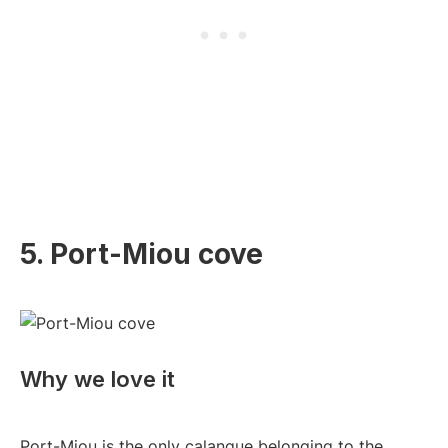
5. Port-Miou cove
Why we love it
Port-Miou is the only calanque belonging to the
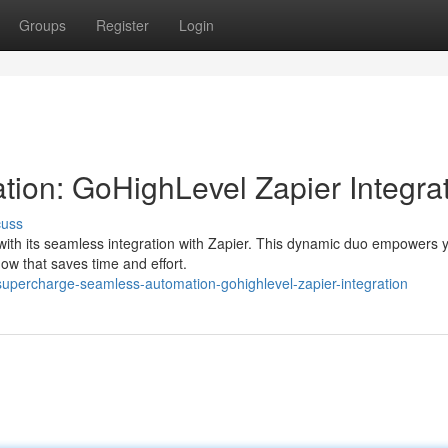
Groups
Register
Login
ion: GoHighLevel Zapier Integra
cuss
ith its seamless integration with Zapier. This dynamic duo empowers 
low that saves time and effort.
supercharge-seamless-automation-gohighlevel-zapier-integration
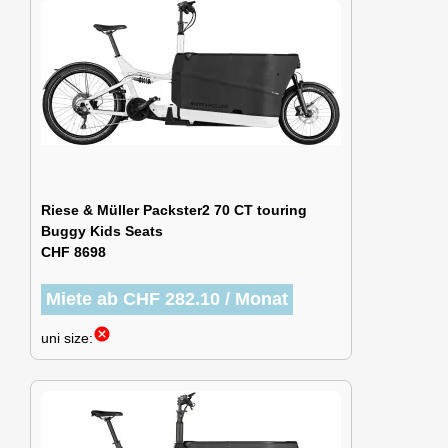
Riese & Müller Packster2 70 CT touring
Buggy Kids Seats
CHF 8698
Miete ab CHF 282.10 / Monat
cancel
uni size:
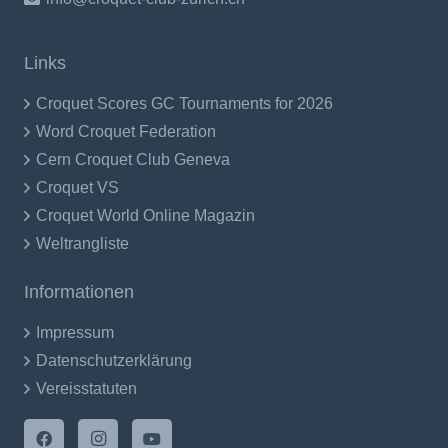
Links
Croquet Scores GC Tournaments for 2026
Word Croquet Federation
Cern Croquet Club Geneva
Croquet VS
Croquet World Online Magazin
Weltrangliste
Informationen
Impressum
Datenschutzerklärung
Vereisstatuten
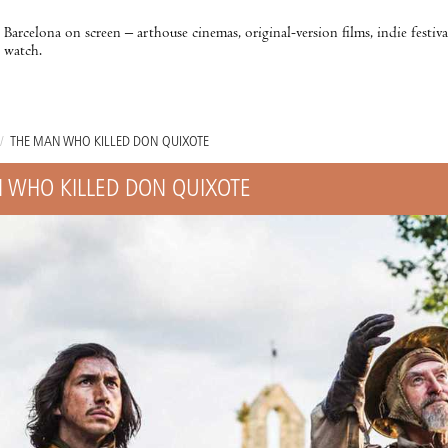
Barcelona on screen – arthouse cinemas, original-version films, indie festiv
watch.
/
THE MAN WHO KILLED DON QUIXOTE
 WHO KILLED DON QUIXOTE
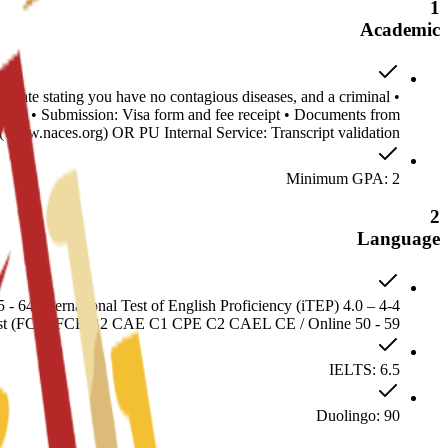
1
Academic
ificate stating you have no contagious diseases, and a criminal
stille • Submission: Visa form and fee receipt • Documents from
www.naces.org) OR PU Internal Service: Transcript validation
Minimum GPA: 2
2
Language
64 International Test of English Proficiency (iTEP) 4.0 – 4-4
irst (FCE) FCE B2 CAE C1 CPE C2 CAEL CE / Online 50 - 59
IELTS: 6.5
Duolingo: 90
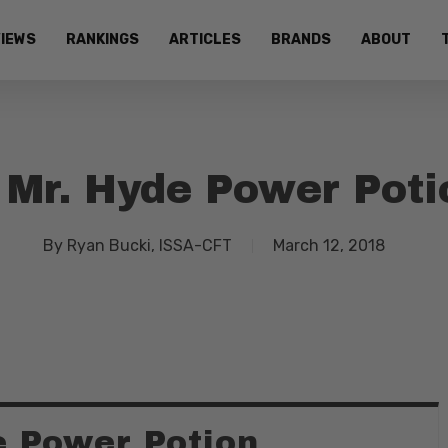
IEWS
RANKINGS
ARTICLES
BRANDS
ABOUT
 Mr. Hyde Power Poti
By
Ryan Bucki, ISSA-CFT
March 12, 2018
e Power Potion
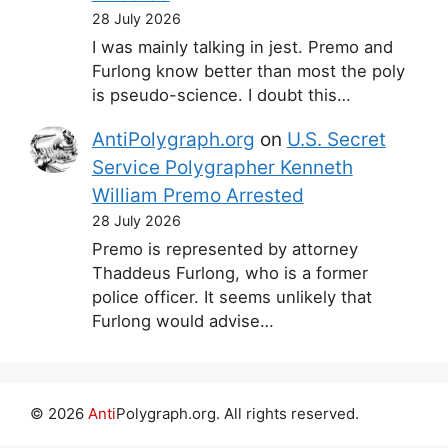
28 July 2026
I was mainly talking in jest. Premo and
Furlong know better than most the poly
is pseudo-science. I doubt this…
AntiPolygraph.org
on
U.S. Secret
Service Polygrapher Kenneth
William Premo Arrested
28 July 2026
Premo is represented by attorney
Thaddeus Furlong, who is a former
police officer. It seems unlikely that
Furlong would advise…
© 2026
Anti
Polygraph.org. All rights reserved.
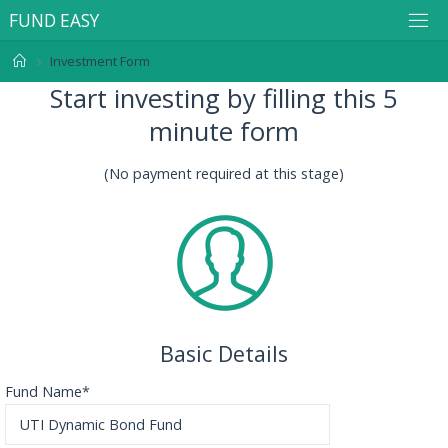
F
U
N
D
E
A
S
Y
Investment Form
Start investing by filling this 5
minute form
(No payment required at this stage)
Basic Details
Fund Name*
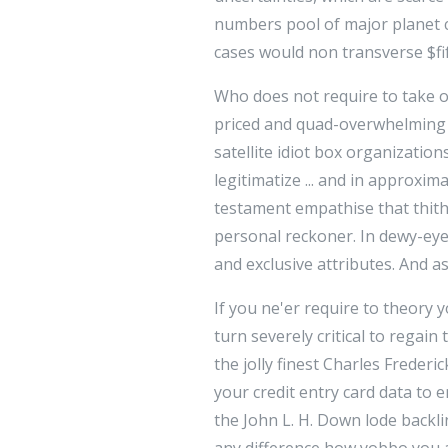
numbers pool of major planet c
cases would non transverse $fif
Who does not require to take o
priced and quad-overwhelming di
satellite idiot box organizatio
legitimatize ... and in approxim
testament empathise that thith
personal reckoner. In dewy-eyed 
and exclusive attributes. And a
If you ne'er require to theory y
turn severely critical to regai
the jolly finest Charles Freder
your credit entry card data to
the John L. H. Down lode backli
any difference how yobbo you a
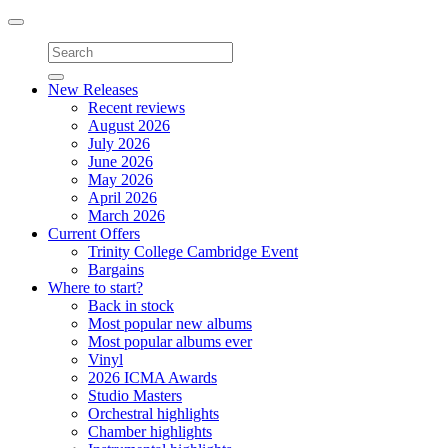
Toggle
navigation
New Releases
Recent reviews
August 2026
July 2026
June 2026
May 2026
April 2026
March 2026
Current Offers
Trinity College Cambridge Event
Bargains
Where to start?
Back in stock
Most popular new albums
Most popular albums ever
Vinyl
2026 ICMA Awards
Studio Masters
Orchestral highlights
Chamber highlights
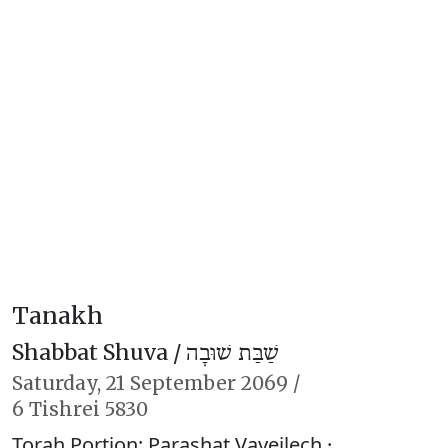
Tanakh
Shabbat Shuva /
שַׁבַּת שׁוּבָה
Saturday,
21 September 2069
/
6 Tishrei 5830
Torah Portion: Parashat Vayeilech ·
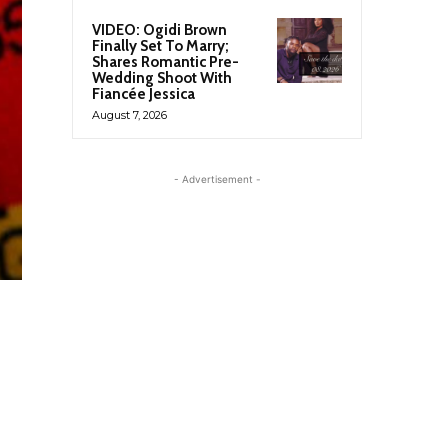
VIDEO: Ogidi Brown
Finally Set To Marry;
Shares Romantic Pre-
Wedding Shoot With
Fiancée Jessica
August 7, 2026
- Advertisement -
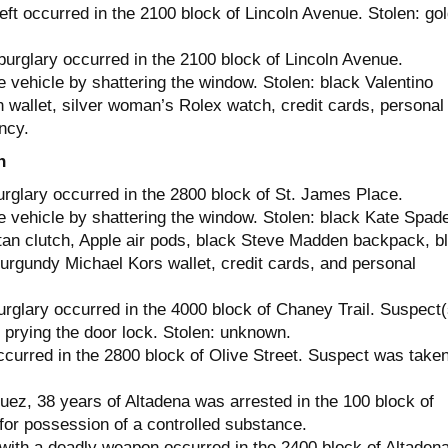
ft occurred in the 2100 block of Lincoln Avenue. Stolen: go
burglary occurred in the 2100 block of Lincoln Avenue.
 vehicle by shattering the window. Stolen: black Valentino
 wallet, silver woman’s Rolex watch, credit cards, personal
ncy.
h
urglary occurred in the 2800 block of St. James Place.
e vehicle by shattering the window. Stolen: black Kate Spad
tan clutch, Apple air pods, black Steve Madden backpack, b
burgundy Michael Kors wallet, credit cards, and personal
urglary occurred in the 4000 block of Chaney Trail. Suspect(
 prying the door lock. Stolen: unknown.
ccurred in the 2800 block of Olive Street. Suspect was take
ez, 38 years of Altadena was arrested in the 100 block of
for possession of a controlled substance.
with a deadly weapon occurred in the 2400 block of Altaden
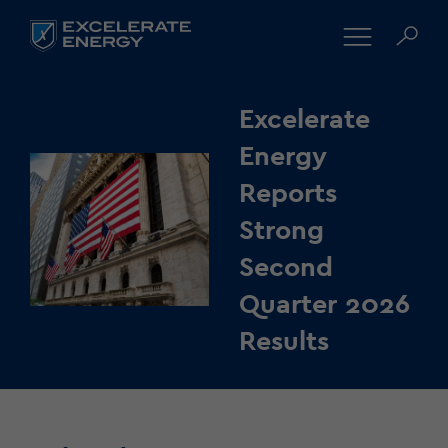
Excelerate
Energy
Reports
Strong
Second
Quarter 2026
Results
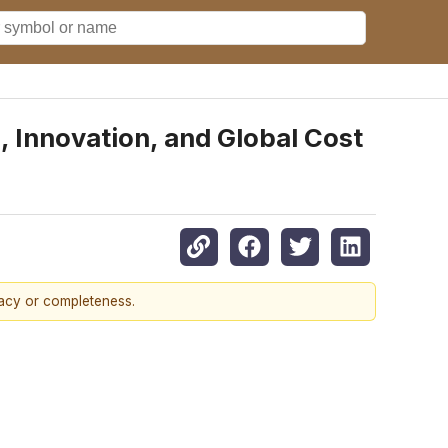
 Innovation, and Global Cost
racy or completeness.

§ What needs to be done
For the string "Lincoln", return every line of the data where it appears.

§ Solution for this problem
ft occurred in the 2100 block of Lincoln Avenue. Stolen: go
burglary occurred in the 2100 block of Lincoln Avenue.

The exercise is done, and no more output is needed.